La fiscalía solicitó el ingreso en prisión de Carmen Marín después que la Audiencia ratificara la sentencia condenatoria

CADENA SER

En un auto fechado el 31 de octubre el juzgado ordena que Marín entre en la cárcel atendiendo a la extensión de las penas de prisión impuestas en la sentencia, reflejo de la gravedad de la conducta desarrollada por la condenada, por lo que entiende la Sala que no procede la concesión de la suspensión de la condena, debiéndose acordar el inmediato ingreso en prisión, para lo cual le da un plazo de cinco días, bajo apercibimiento que ,de no hacerlo, se procederá a hacerlo efectivo a través de la fuerza pública.

Marín propietaria de Parque Animal en Torremolinos, fue condenada a tres años y nueve meses de cárcel por el exterminio masivo de mascotas con fines económicos.

Desde principios de 2008 hasta octubre de 2010 la acusada, Carmen Marín, propietaria del albergue Parque Animal de Torremolinos, que tenía la concesión del Ayuntamiento para recoger las mascotas abandonadas en el municipio, sacrificó masiva e indiscriminadamente perros y gatos para hacer sitio en la residencia para su actividad privada que le era más lucrativa.

Camadas de cachorros, perras embarazadas, animales jóvenes y sanos que ella misma mataba administrando, un producto eutanásico en menor dosis de la necesaria para ahorrar dinero, pero que provocaba un enorme sufrimiento y larga agonía en las mascotas que eran conscientes de su muerte.

Aprovechaba la ausencia del personal para realizar los sacrificios en una zona prohibida a los empleados.
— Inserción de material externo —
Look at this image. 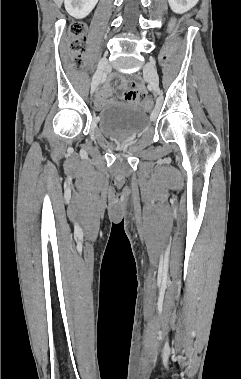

Hasta tres tandas de sacrificios semanales en verano. Era tal el volumen que la acusada compró 15 litros de eutanásico, 25 veces más de lo que se consume en una clínica veterinaria en el periodo investigado. Sólo en dos de los tres años investigados los listados oficiales certifican la muerte de más de 1.200 mascotas.

La sentencia condenó también a Carmen Marín por intrusismo profesional, al administrar el producto mortal sin la titulación necesaria y por falsedad documental ya que simuló la firma y sello de veterinarios en los listados de animales incinerados para poder cobrar el servicio del Ayuntamiento de Torremolinos.

El titular del juzgado de lo penal 14 de Málaga impuso a la dueña de Parque Animal la mayor pena posible atendiendo a que la acusada era responsable del bienestar de los animales a los que sacrificó con dolor defraudando la confianza de los que les dejaban las mascotas para su cuidado.

Además de los tres años y nueve meses de cárcel por maltrato animal, falsedad documental e intrusismo, le impone una multa de cerca de 20.000 euros atendiendo a la capacidad económica de la acusada que cuenta, en propiedad, con más de 30 pisos y 3 locales comerciales en la capital malagueña. Deberá indemnizar a los socios de Parque Animal y a uno de los veterinarios a los que despidió.

La sentencia también condena al empleado de Parque Animal acusado en este proceso como autor de los delitos de maltrato animal e intrusismo por cooperar con los sacrificios y la administración irregular del eutanásico.